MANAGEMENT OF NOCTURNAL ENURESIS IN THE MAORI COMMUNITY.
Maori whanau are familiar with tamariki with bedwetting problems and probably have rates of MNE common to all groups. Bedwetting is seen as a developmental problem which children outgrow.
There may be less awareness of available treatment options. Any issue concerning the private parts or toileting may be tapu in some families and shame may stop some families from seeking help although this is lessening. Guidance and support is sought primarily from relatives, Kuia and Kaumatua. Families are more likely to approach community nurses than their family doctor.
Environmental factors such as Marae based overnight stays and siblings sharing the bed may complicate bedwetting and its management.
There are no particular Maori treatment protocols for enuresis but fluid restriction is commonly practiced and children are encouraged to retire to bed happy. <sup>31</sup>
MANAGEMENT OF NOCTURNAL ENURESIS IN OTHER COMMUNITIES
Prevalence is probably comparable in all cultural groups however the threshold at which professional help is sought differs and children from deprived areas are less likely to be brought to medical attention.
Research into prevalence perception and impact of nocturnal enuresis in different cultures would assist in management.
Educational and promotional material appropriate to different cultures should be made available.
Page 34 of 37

* * * * *

• _YOUR GOAL_
What is the number of lines in the data holding the word "from"? Reply with that number only.

• _TASK ANSWER_
2